The Saudi foreign minister told representatives of the “Friends of Syria” in Tunisia on Friday that arming the Syrian opposition would be an “excellent idea.”
His Qatari counterpart recommended the creation of an Arab peacekeeping force to “open humanitarian corridors to provide security to the Syrian people.” France supports the erection of humanitarian corridors or enclaves to shelter civilians and provide aid and medical assistance to citizens in beleaguered cities in Syria. Qatar’s emir suggested in January that “to stop the killing” in the country, “some troops should go.”
A Free Syria Army, which is leading the armed resistance against President Bashar al-Assad’s regime, has asked for weapons. Conservative lawmakers in the United States support such assistance.
President Barack Obama has promised to use “every tool available” to him to help the Syrian opposition and said that other countries could not be “bystanders” while Syria descended into civil war. An armed intervention, as in Libya last year, is still unlikely though. Syria is far more divided than Libya was and its state army more potent.
Saudi Arabia and Qatar have been the most vocal among Arab states in their support of foreign intervention in Syria. Damascus was suspended as a member of the Arab League in November. Reports of Saudi Arabia funneling satellite phones into Syria surfaced as early as August of last year when Iran was allegedly helping the regime disrupt telecommunications and the unrest in Syria was five months old.
Riyadh’s championing of the “Arab Spring” in Syria has probably less to do with a sincere desire to see democracy succeed in a fellow Middle Eastern state and is part of the proxy war it wages with Iran.
The two nations have been engaged in a power struggle for years. Since American troops pulled out of Iraq, the country that is home to Kurds, Shiites and Sunnis is contested as a sphere of influence by both major powers in the region.

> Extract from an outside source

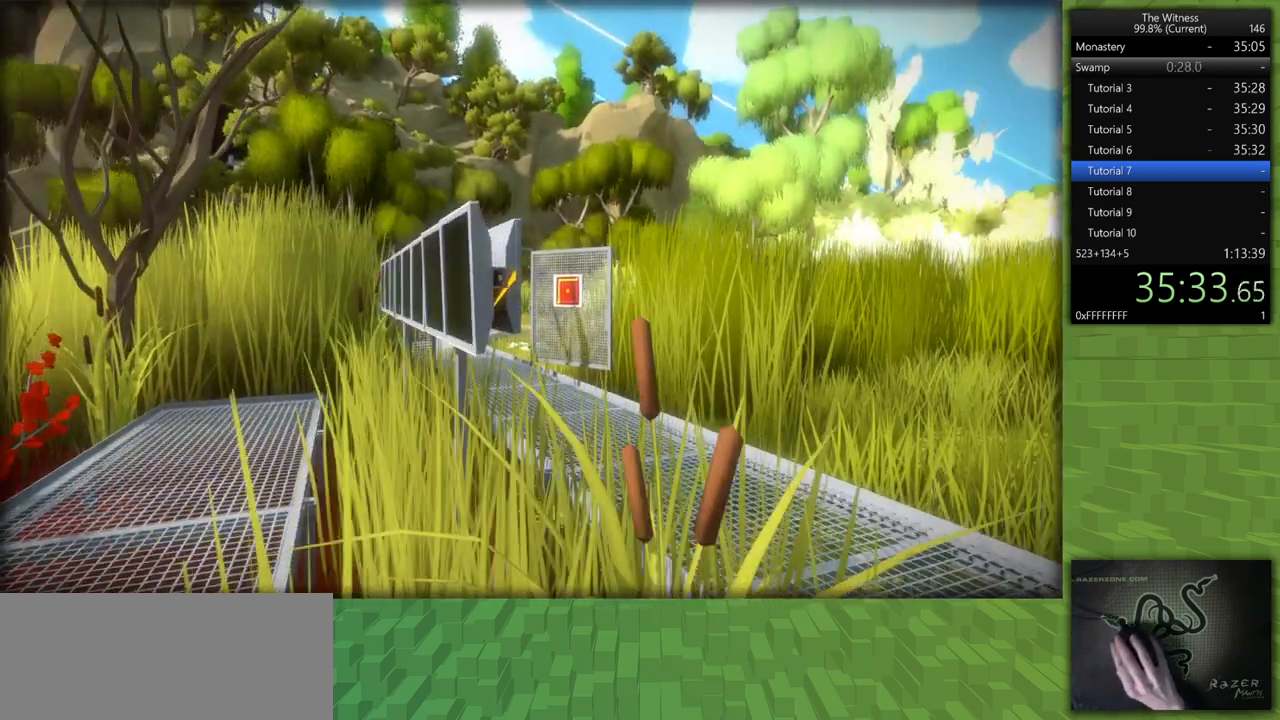
{"keys": [], "mouse": [], "events": [[300, "mouse_left", "down"], [333, "a", "up"], [333, "shift", "up"], [383, "mouse_left", "up"]]}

The Sunni population in Iraq is concentrated in the south and southwest whereas in Syria, it is the eastern part of the country that is overwhelmingly Sunni. The border that divides them is the legacy of European colonialism. Iraq was once a British protectorate while Syria was ruled by the French. There are actually few differences in culture, language and religious beliefs among the Sunnis who live in the two countries. There may not be substantial differences in political affiliation either.
The demise of the Assad regime would be a huge boost to Saudi Arabia’s standing in the region, especially after its favored government in Lebanon was undermined by the militant organization Hezbollah, an Iranian ally, last year. The Shia uprising in Bahrain that coincided with the “Arab Spring” in Egypt in February and March 2010 was regarded with apprehension in Riyadh which quickly sent its troops into the island state to silence the dissent, a move that, naturally, was condemned by Tehran which had embraced the Bahrainian revolt.
Neither particularly wants democracy and freedom if ever the uprisings in Bahrain and Syria were about those things. They want to see each other fail.